▶ [REQUIRED WORK]: The answer must be a single number: how many lines below contain "size".
EXTRACTED DATA: Begin
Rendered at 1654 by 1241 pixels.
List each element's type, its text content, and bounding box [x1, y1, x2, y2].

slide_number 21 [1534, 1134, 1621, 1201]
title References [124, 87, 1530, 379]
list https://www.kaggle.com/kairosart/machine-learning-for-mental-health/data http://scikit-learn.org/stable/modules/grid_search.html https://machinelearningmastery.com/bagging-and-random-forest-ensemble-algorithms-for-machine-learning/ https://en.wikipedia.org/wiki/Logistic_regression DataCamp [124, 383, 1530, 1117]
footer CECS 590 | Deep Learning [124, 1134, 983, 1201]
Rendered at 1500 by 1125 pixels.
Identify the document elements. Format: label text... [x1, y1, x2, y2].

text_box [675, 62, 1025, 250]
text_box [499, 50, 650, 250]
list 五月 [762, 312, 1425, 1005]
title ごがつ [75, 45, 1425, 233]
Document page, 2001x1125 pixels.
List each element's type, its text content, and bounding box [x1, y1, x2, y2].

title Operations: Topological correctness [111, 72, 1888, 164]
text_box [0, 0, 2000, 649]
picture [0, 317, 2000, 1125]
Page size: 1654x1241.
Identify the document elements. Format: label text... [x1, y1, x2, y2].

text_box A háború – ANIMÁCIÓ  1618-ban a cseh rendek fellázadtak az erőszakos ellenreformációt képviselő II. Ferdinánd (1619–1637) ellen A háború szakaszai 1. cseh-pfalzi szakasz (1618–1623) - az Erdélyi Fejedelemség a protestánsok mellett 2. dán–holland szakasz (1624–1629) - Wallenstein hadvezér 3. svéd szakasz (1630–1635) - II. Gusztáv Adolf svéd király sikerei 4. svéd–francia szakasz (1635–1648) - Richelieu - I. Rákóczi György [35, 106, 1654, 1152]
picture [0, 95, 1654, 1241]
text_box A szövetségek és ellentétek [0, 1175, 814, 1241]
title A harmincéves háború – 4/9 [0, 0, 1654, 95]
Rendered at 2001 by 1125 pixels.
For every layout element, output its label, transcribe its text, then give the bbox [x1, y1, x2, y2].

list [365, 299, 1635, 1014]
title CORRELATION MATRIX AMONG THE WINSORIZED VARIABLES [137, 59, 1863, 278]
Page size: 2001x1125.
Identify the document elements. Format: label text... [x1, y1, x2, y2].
EXTRACTED DATA: End
▶ [SOLUTION TO THIS TASK]: 2